State and federal agency management challenges associated with Great Salt Lake Minerals’ proposal to expand its operations in Great Salt Lake by 91,000 acres
Navigable water bodies, such as Great Salt Lake, are generally protected under both State and Federal laws and any proposal that has the potential to negatively impact the Lake must pass muster with several different agencies. For instance, aspects of Great Salt Lake Minerals’ proposed expansion of 91,000 acres – 80,000 of which would fall within the confines of the Lake – will require approval of at least four separate Utah agencies: the Division of Forestry, Fire & State Lands, the Division of Oil, Gas & Mining, the Division of Water Rights and the Division of Water Quality, and input from several others. Because the mandates of these agencies do not always perfectly align, there can be inherent tension between these agencies as they seek to carry out their mission. Additionally, because Great Salt Lake also falls under the heading of Waters of the United States, the U.S. Army Corps of Engineers must also grant approval of a dredge and fill permit under Section 404 of the Clean Water Act. For a project of this size, the 404 Permit – as it is commonly known – will necessitate that the Corps oversee an Environmental Impact Statement under the National Environmental Policy Act.

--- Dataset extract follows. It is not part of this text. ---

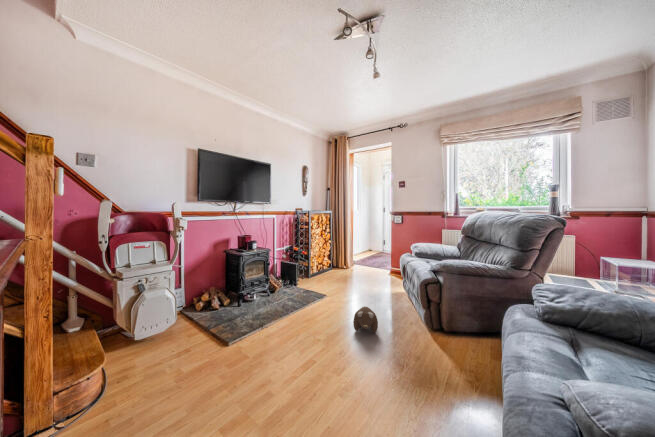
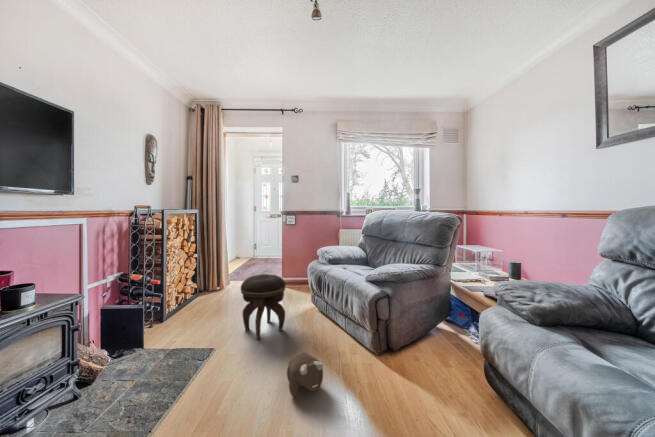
footstool: none [345,256,376,299] -> present [241,274,286,339]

As part of the 404 permitting process, several Federal agencies, such as the Environmental Protection Agency and Fish and Wildlife Service, will serve in the role of Coordinating Agency. In the final analysis, if the EPA strongly disagrees with the Corps’ recommendation to proceed with the permit, it has the legal authority to overrule the Corps and prohibit issuance of the 404 permit. Such a veto, while rare, has happened most recently with a 404 permit involving mountaintop removal in the Appalachian Mountains. This session will give a brief overview of the expansion proposal, will outline each of the laws and agencies involved in any approval process for this project, and will provide a specific focus on the management challenges associated with ensuring that the legal mandates of each of these agencies are met.
Besides his work helping protect Great Salt Lake, Rob’s law practice focuses on guarding against impacts from tar sands and oil shale development in the Book Cliffs area, ORV damage in Utah’s National Forests, and industrial air pollution along the Wasatch Front. He also practices before the Utah Public Service Commission, advocating for a move away from coal- fired electric power plants towards energy efficiency and renewable electric generation. Rob is currently President of the Board of Friends of Great Salt Lake.